One Way Kids Learn Empathy
Can older people be part of the puzzle?
Posted Apr 15, 2019
I have a son who has proudly just turned 5. Nothing, however, makes him more proud, than his blossoming relationship with the elders he sees in his New York City neighborhood.
It all started one day when he was walking home from his martial arts class, still in full uniform, and noticed an old man with a walker, walking I might add, very, very slowly, compared to us average New Yorkers.
He said “Hi”.
The man didn’t hear or notice my tiny human, so he tried again, this time a little louder. “HI. HAVE A GREAT DAY” (I’ve since taught him, that their ears don’t work as well as ours sometimes!) The elderly man, trying his best to get somewhere through the busy streets of the Upper West side, turned to look at him and woke up. It was a precious moment for both of them.
The man felt seen, witnessed, noticed and even important in the eyes of a child.
The child felt seen, witnessed, noticed and also important in the eyes of this man.
This older man, despite being very surprised by a 5yr old engaging him in conversation, spoke to him for a few moments. They spoke about his martial arts class, how cold it still was in NYC and that he had difficulty getting to the shops. Even though at least 70yrs separated these 2 souls…my little guy walked with him for a few minutes to the supermarket on the corner. He felt like a real superhero, helping this man and was clearly on a real-world mission to get him somewhere!
I’ve wondered as a parent how best to teach children connection, compassion, and empathy. He has found his own small way to build those up inside of him.
There is a growing movement that is finally remembering and recognizing the impact of elders on all people in society. My friend Chip Conley has written a wonderful book, on the subject about the value of elders in the workplace. There is also the huge value of connecting younger kids to elders, to share life lessons, to believe in them and to give both generations, deep meaning, and purpose.
For the last year since we moved back here after living in Cape Town, my son looks for un-noticed people. Anywhere and everywhere. He loves walking out the door and going on a mission, searching for people who are ignored, sad, by themselves, old, homeless, not smiling and simply saying those simple words: ‘Hi, have a great day’. And then he waits patiently for the smile or the response. He doesn’t stop if he doesn’t get one. He gently ‘wakes them out of their NYC slumber’. He feels he matters and can make a difference. He often leaves giving them a thumbs up.
I’ve watched him do this a few dozen times now. It has awakened me and certainly them. Why don’t we notice others? Why do we ignore the elderly and all they have to share?
When I asked my son what his mission here on Planet Earth was, he of course said, “ to say Hi to people and see them smile”. Pretty simple when you think of it.
When you see a city like New York through the eyes of a tiny human, you go far beyond the level of self-concern we are so used to. Life isn’t just about our goals and getting from A to B and then C. Me- Me- Me.
Life involves others.
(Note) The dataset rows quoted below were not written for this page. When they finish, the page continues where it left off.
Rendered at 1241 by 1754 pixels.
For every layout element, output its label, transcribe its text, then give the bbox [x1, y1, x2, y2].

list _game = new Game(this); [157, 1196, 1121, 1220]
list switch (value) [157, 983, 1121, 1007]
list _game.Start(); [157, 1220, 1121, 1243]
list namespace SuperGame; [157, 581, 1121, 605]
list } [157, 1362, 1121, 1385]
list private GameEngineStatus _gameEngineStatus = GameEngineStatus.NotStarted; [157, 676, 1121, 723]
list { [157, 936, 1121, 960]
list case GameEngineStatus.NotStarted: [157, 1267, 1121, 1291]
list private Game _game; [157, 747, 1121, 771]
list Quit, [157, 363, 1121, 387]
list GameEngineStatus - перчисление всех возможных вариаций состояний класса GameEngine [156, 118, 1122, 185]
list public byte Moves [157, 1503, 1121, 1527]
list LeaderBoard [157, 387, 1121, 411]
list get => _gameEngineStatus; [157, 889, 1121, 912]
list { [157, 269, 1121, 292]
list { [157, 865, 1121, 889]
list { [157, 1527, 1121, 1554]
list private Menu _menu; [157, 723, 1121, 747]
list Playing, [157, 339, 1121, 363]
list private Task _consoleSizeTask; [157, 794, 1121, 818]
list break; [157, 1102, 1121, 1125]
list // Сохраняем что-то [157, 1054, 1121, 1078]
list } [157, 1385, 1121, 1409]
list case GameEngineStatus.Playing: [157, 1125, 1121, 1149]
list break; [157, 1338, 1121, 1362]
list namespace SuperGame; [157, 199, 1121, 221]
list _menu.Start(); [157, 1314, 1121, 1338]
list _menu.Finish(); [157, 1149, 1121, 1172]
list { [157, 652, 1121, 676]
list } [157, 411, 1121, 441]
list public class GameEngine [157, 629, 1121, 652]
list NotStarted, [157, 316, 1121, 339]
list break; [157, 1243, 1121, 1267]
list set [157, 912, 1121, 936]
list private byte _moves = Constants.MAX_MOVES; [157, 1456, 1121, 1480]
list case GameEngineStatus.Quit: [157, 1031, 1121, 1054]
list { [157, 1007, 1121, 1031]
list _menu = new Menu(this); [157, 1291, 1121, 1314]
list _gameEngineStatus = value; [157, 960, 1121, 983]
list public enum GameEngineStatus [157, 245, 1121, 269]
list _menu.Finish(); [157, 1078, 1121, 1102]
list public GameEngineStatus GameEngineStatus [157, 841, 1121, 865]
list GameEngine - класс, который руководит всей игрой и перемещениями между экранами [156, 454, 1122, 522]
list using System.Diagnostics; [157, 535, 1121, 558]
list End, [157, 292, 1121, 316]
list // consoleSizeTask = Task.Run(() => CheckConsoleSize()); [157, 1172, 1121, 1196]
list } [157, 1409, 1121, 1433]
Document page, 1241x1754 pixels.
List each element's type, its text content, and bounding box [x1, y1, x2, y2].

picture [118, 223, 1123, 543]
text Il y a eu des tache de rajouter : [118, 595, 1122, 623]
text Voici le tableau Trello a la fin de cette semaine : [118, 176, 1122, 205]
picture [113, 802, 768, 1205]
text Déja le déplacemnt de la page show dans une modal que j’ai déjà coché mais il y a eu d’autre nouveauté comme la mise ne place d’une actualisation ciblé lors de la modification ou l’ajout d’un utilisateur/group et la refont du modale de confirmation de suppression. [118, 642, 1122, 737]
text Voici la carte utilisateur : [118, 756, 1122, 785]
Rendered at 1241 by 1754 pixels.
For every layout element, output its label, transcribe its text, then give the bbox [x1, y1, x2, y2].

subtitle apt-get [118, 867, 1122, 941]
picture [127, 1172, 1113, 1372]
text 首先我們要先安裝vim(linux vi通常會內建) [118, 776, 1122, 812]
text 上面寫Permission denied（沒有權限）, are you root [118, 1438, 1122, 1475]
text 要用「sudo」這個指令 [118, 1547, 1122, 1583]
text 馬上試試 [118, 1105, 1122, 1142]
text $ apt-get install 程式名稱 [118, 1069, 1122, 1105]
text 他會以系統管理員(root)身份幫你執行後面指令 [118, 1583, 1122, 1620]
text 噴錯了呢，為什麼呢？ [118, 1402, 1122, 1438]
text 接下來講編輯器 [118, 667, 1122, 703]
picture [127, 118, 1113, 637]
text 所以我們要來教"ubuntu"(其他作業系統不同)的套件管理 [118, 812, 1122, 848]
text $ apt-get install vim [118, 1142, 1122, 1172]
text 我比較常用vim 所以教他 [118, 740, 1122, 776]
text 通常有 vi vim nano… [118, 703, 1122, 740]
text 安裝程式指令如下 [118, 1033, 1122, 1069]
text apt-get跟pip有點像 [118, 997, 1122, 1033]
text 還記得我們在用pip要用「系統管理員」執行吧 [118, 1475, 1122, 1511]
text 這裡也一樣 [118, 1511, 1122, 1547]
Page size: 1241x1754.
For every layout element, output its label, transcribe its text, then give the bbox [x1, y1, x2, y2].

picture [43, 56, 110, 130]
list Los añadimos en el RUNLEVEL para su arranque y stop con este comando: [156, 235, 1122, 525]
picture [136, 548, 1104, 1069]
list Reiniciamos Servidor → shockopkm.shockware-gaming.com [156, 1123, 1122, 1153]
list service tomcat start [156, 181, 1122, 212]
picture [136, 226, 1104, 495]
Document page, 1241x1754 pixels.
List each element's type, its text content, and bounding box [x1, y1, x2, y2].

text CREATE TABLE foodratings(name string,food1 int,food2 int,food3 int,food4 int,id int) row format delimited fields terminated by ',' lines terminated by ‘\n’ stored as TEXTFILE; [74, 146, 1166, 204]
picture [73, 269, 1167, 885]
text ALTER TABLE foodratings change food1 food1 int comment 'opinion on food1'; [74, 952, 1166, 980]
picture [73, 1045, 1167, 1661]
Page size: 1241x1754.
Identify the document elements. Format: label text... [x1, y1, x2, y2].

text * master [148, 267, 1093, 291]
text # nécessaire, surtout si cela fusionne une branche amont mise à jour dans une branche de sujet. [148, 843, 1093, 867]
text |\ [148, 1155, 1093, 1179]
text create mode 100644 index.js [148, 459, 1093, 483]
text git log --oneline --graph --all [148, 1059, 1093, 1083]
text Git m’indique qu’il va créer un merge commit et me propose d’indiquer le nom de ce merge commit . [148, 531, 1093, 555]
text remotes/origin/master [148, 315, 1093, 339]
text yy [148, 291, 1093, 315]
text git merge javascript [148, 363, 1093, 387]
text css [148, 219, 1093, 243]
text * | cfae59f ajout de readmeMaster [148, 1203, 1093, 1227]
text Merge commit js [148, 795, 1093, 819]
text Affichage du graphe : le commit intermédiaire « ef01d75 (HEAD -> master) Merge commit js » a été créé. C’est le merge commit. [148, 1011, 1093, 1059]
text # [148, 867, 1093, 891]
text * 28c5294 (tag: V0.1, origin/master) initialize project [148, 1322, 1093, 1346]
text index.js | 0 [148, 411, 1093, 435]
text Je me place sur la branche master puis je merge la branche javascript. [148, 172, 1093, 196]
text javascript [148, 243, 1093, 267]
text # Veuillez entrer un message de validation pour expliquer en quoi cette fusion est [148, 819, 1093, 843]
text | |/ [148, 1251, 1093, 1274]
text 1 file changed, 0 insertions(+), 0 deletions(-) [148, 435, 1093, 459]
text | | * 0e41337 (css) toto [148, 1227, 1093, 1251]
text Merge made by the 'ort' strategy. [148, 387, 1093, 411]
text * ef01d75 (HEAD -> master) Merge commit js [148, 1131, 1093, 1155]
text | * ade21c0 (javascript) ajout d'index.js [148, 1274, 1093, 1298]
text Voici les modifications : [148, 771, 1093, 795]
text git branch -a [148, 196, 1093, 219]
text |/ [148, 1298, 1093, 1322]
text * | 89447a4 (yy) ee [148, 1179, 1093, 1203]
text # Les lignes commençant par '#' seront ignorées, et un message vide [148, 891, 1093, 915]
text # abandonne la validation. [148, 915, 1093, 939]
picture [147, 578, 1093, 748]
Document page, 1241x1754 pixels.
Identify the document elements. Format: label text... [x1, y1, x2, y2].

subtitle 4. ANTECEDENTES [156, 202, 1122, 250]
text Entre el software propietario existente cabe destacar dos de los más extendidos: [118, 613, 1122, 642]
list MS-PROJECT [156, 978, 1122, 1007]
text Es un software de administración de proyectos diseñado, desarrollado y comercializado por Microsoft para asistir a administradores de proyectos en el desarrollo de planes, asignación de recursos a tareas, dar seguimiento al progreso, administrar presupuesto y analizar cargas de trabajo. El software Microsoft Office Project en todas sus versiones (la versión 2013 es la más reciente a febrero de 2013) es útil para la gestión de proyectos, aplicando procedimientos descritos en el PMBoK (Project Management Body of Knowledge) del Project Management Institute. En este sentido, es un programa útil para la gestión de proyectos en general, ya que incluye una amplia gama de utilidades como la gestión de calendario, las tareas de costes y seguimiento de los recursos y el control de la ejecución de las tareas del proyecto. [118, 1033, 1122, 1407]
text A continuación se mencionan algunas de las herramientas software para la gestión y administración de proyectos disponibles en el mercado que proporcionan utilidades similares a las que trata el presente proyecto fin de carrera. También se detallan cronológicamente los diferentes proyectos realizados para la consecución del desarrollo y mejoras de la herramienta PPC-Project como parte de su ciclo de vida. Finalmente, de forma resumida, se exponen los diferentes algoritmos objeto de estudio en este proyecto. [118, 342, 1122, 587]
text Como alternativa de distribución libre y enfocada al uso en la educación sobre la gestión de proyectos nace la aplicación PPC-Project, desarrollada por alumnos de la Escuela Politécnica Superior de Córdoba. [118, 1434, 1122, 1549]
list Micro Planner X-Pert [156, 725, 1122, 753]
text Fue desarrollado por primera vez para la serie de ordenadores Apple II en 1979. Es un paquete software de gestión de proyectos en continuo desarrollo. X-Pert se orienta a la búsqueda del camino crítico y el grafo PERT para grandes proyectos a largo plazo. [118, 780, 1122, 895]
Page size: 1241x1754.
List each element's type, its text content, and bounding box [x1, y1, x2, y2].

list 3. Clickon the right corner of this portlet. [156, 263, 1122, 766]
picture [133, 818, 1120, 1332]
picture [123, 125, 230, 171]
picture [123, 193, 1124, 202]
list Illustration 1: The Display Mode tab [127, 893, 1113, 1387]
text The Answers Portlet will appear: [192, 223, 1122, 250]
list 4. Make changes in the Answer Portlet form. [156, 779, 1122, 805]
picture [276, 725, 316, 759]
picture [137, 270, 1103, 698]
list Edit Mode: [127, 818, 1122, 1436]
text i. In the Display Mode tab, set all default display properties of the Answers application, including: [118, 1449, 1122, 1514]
Children notice and feel that. They invite us to do the same.
I don’t think most people would associate this city with the beauty of older people who’ve seen so much in their precious lifetimes…but rather noise, smell, rats, busy subways, stress…!
The amazing thing is that I, in my mid-40s, now notice them daily. In the midst of my commute, my busyness, my meetings, yes, I smile when I see them. I’ve done decades of personal development, workshops, coaching, books…I’ve never really focused on the older people in my neighborhood.
By yourself or with a Tiny Human.
It may add something sweet and special to your day.